With the collapse of the Soviet Union in 1991, Russians were suddenly free to think, say and do things previously forbidden. Criticize their government. Embrace religion. Start businesses. Travel abroad. Emigrate.
Among those who left are two St. Petersburg artists who started new lives in Minnesota. Trained at top art schools in Leningrad (as St. Petersburg was called in Soviet times), Katia Andreeva and Konstantin Berkovski transplanted their talent to Minneapolis, where their work is featured in a quasi-retrospective at the Museum of Russian Art. It runs through May 31.
After their more than two decades in the United States, their paintings are still marked by the dreamy style and romantic sentiment often associated with Russian art. Both work in watercolor, a difficult medium that artists love for its speed and delicacy, but seldom use for major projects because it fades if exposed to sunlight for a long time. Even so, Andreeva prefers it for her lush bouquets of roses, groves of summery trees, golden light-caressing ripe grapes and the playful animals she painted for a children's Bible.
Compared with the delicate transparency of her work, Berkovski's pictures are big and brooding, his bronze-toned landscapes aglow with nostalgia, his floral still-lifes sulky with ambition. Up to 5 feet wide and nearly as tall, his watercolors are monumental for the medium, ripe with wine reds and dusky shadows that seem to sigh in autumnal winds. They are grand pictures, meant for the glittering candlelit salons and ballrooms of a gilded age, their opaque pigments swirling across the page and sinking into the paper like dancers departing the ball.
Andreeva arrived in 1994 and Berkovski two years later. She came and went, moving to the Caribbean for business and then to New York to study art restoration and "observe the culture." Three years ago she met the man to whom she is now married, John Bitterman, artistic director of the vocal group Silver Swan. They live in northeast Minneapolis, where she has a studio at home.
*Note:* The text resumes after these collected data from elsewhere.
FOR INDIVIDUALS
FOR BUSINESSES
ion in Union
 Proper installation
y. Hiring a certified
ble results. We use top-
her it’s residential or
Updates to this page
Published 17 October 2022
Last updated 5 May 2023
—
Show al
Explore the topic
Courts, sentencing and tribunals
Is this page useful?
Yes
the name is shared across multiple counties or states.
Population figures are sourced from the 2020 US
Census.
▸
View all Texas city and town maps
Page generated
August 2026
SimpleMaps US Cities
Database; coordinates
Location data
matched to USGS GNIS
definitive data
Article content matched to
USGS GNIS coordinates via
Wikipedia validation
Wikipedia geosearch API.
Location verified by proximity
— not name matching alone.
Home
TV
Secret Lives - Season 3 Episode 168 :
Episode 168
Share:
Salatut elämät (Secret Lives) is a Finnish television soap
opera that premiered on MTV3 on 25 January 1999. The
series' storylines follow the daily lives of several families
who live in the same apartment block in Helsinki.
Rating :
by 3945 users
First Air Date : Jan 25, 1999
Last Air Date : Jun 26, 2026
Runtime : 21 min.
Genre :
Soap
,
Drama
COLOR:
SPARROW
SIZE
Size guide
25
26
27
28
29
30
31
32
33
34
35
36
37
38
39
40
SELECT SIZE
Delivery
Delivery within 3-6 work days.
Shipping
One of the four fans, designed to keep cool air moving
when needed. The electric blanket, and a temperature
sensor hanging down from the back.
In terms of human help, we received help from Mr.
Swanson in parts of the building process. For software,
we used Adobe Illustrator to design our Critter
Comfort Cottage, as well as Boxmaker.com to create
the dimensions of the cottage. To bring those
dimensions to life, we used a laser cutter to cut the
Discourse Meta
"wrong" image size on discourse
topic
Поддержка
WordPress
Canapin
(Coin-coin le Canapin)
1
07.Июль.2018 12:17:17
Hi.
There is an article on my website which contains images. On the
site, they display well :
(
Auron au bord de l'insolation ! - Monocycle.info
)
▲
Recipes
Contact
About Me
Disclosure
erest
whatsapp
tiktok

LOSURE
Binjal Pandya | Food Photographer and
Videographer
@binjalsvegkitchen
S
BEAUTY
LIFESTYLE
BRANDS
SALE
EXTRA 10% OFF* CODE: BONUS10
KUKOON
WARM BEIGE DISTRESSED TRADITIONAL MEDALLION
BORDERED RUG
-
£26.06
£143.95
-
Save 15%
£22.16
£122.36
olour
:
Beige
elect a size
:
"New York and New Jersey, where I stayed, had much better weather with early spring and roses and magnolias blooming," said Andreeva, who is model-thin, about 6 feet tall and strikingly pretty. "New York is a cultural mecca and everything was interesting, intriguing. There's a special rhythm there. But as an artist I like to work here in Minnesota. I feel I'm more in harmony within myself here."
Born in Arsenev, a city of about 30,000 near the Pacific Ocean port of Vladivostok, she was encouraged to pursue art by her mother and grandfather. Though remote, Arsenev was a cultured place, settled in the 1930s by intellectuals from Moscow and St. Petersburg. After earning a degree in fashion design in Khabarovsk, Andreeva won a scholarship to study at the prestigious Mukhina College of Art and Design in Leningrad. The USSR was in turmoil by then, but it was a fine moment to be young.
"We were experimenting and expressing ourselves in art — anything was allowed," she said. "European art started to appear; people were traveling, and we were full of ideas. It was a great time, and I remember it vividly."